Around the edges of the library there are carved wooden booths, each one containing a desk and one or two chairs. Twenty people could easily sit and work in this room and I can only assume they must have done once. Each booth has an animal head mounted onto a shield above the desk, caribou, elk, a moose stretches its huge antlers over one of them.

Exactly as I assumed, two wide French windows open from the library on to the lawn and, when I push them, they swing open. When we step down the four stone steps we are directly opposite, although still a fair way away from, the golden statues in the lake. They could be skating right at us and they both make direct eye contact with me. It is unnerving.

Outside the sun is still warm on the wide lawns. We zigzag across between light and shade. The majestic trees that I saw from my bedroom window are much more impressive at close quarters and very old.
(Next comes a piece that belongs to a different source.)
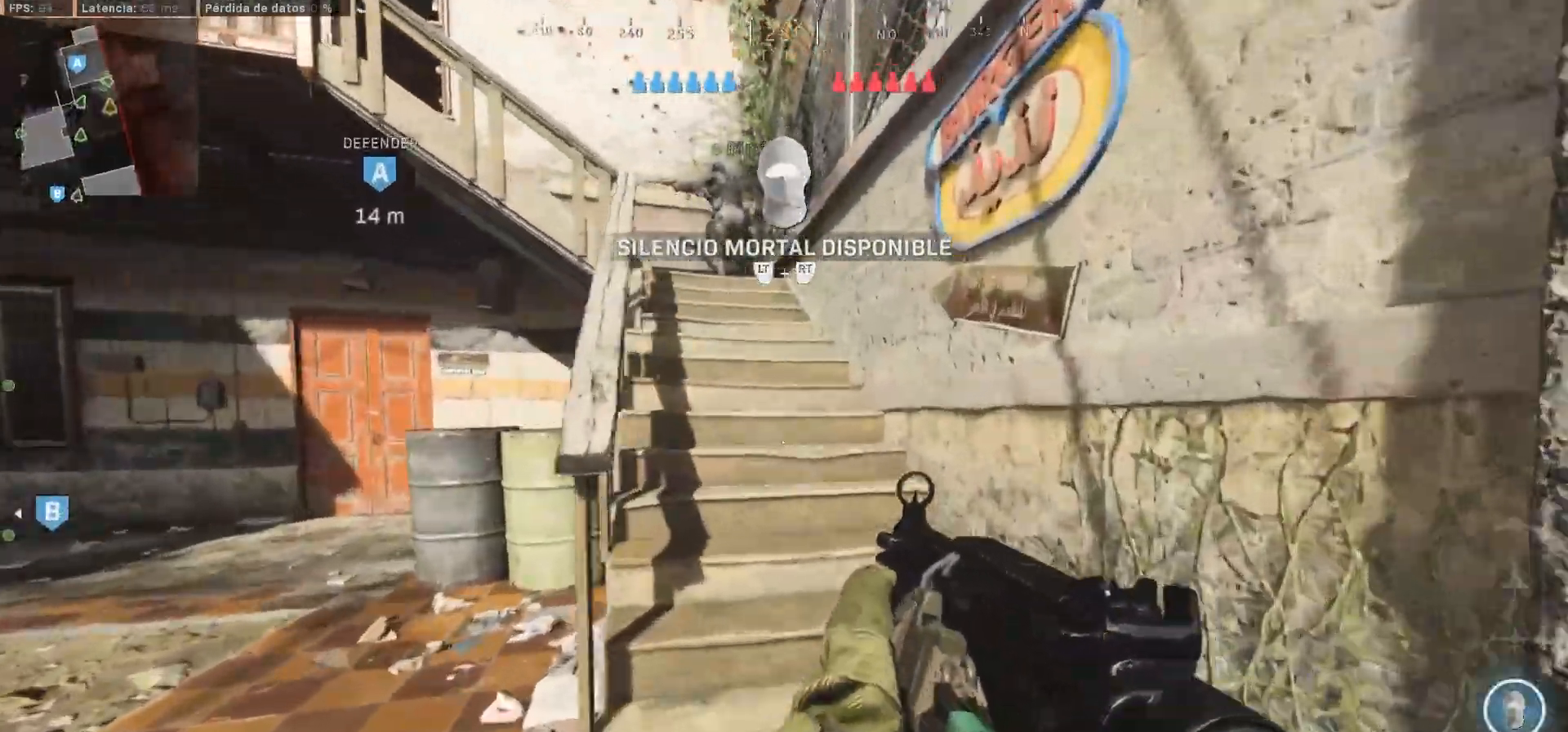
{"buttons": [], "left_stick": "up", "right_stick": "center", "events": [[17, "right_stick", "left"], [117, "L3", "up"], [200, "L3", "down"], [200, "right_stick", "center"], [250, "L3", "up"], [250, "left_stick", "up"]]}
Some are traditional English trees that might, apart from the even spacing and elegant angles, have found their way here by nature – oak, beech, a chestnut that spreads its wide branches over a dappled circle of grass. Others are evidence of Hugo’s travel or maybe those of the generations before him: the vast Chinese monkey puzzle I saw from upstairs, its crooked branches rambling out and upwards, and a fig, prehistoric knobbled leaves bent over to the ground, its tangled branches heavy with unripe figs.